А спустя день, после сумерек – вновь ожидалась ночь, но осталось ли там сколько-нибудь луны, пусть всего на один глоток, то будет видно. Жаль, что не всем.
Невидное, незаметное седым днём небо, необычно яркое и рябое от облаков в ночи, очертило серым карандашом цепь следов, что лиса бросила в снег пополудни.
Пережидая ночной холод, попрятались птицы, кто где сумел, чтобы, как только небо вернёт себе прежнее недовольное выражение, вновь попытаться разглядеть в окне или во мне человека…
Синицы откусывали по кусочку от безразмерного, величиной с зиму, мотка сахарной ваты сугроба, и поглядывали в мою сторону. Честное слово, ну не идёт кусок в горло на виду у голодного. И хотя понимаешь, что не в состоянии накормить всех, пытаешься наделить хотя бы тех, кто попался на глаза. И крошишь на подоконник всё, что попалось под руку, осыпаешь его припрятанной на чёрный день крупой, да гонишь соседского кота, который алчно поглядывает на птиц, приоткрыв несытую пасть49.

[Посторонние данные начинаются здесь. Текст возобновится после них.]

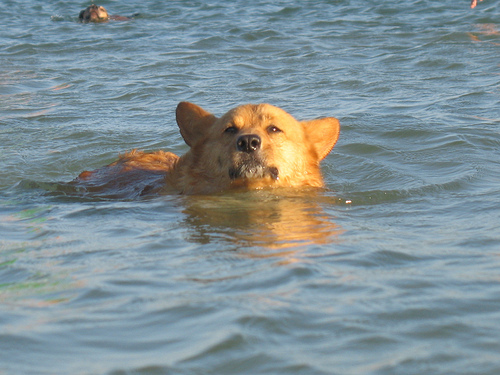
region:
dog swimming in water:
[55, 80, 347, 206]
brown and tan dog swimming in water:
[66, 2, 150, 37]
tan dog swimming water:
[62, 87, 351, 195]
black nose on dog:
[232, 132, 267, 156]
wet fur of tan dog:
[102, 144, 176, 177]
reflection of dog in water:
[177, 193, 354, 260]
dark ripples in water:
[198, 256, 370, 303]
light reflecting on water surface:
[4, 54, 78, 135]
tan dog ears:
[167, 94, 353, 161]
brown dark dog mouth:
[212, 153, 291, 190]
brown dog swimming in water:
[137, 82, 352, 209]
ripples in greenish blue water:
[36, 225, 157, 296]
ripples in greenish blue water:
[79, 261, 191, 351]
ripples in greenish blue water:
[162, 288, 273, 350]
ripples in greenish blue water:
[249, 219, 356, 327]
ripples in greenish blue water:
[362, 201, 442, 316]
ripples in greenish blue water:
[350, 46, 460, 137]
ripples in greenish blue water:
[0, 98, 67, 172]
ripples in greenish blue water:
[39, 52, 119, 100]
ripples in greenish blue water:
[190, 26, 268, 66]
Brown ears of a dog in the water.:
[173, 98, 340, 163]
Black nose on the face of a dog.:
[233, 131, 261, 152]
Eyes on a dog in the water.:
[220, 124, 282, 134]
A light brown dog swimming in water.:
[68, 96, 340, 194]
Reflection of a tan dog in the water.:
[182, 190, 342, 249]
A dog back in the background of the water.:
[77, 4, 112, 26]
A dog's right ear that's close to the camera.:
[176, 98, 215, 147]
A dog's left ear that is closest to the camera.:
[298, 114, 340, 164]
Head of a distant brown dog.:
[77, 4, 117, 24]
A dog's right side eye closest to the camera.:
[221, 123, 238, 134]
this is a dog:
[159, 108, 324, 173]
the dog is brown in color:
[278, 123, 309, 170]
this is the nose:
[241, 133, 262, 150]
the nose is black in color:
[238, 133, 255, 148]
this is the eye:
[261, 119, 285, 136]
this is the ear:
[301, 111, 348, 146]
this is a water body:
[363, 42, 493, 259]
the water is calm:
[378, 75, 478, 227]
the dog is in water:
[119, 110, 303, 252]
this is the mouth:
[233, 160, 275, 182]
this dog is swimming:
[55, 87, 439, 225]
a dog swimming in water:
[20, 77, 385, 229]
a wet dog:
[17, 83, 403, 228]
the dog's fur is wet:
[50, 65, 391, 235]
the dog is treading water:
[35, 67, 440, 257]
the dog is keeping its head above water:
[50, 66, 430, 241]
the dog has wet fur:
[31, 66, 397, 216]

– Зачем люди кормят птиц? Из жалости?
– А отчего делаешь это ты сам?
– Из-за невозможности пить утренний чай с бубликом, глядя на то, как птица хлебает пустой снег.
– Или из расчёта.
– С чего?!
– Потому как некогда прознал о том, что птицы несут бремя душ почивших на своих крылах.
– Бабушка кормила голубей, каждый день… О ком просила она у птиц? Теперь уж и не узнать.
Заснувшая голодной, птица вряд ли услышит, когда солнце станет её будить, протянув худые, бледные руки в мягкой белой рубахе облаков, спустившейся на локти. Ночи ей ни за что не пережить.
Мокрые, словно вымытые только что волосы метели, лезли прохожим в глаза, мешали смотреть под ноги и по сторонам. А глядеть-то, собственно, особо было не на что. Серые, припудренные пылью сугробы, мягкий, истекающий мутным соком снег на дороге. Вороны, и те почитали за лучшее отсидеться в гнезде, а не мельтешить промежду порывами сырости от ствола к стволу.
Тёплые крыши, избавляясь от опостылевшей обузы мёрзлого пара, спихивали её исподтишка, и когда карниз со скрежетом и грохотом сбрасывал очередную лавину льда, жильцы вздрагивали, бросались к окнам, посмотреть, что там, да после желали друг другу скорого наступления весны. Дом же с явным облегчением вздыхал, и просил ветер размять его вконец затёкшие плечи.
Прозрачная бахрома сосулек беспечно и безмятежно выстукивала по подоконнику военные марши один за другим, но лишь постигнув весь трагизм происходящего и свою в том незавидную роль, принималась рыдать. Ну, так оно всегда так – кому война, а кому мать родна. Синицы, которым наскучило по всю зиму топить за щекой снег, пристроились каждая под особой сосулькой, чтобы напиться водицы без помех, и покуда ледышки исходили слезами, внимали им, хотя и не без корысти, но с великой благодарностью.
Оттепель посреди зимы. То ненадолго. Повторение пройденного прошлой весной.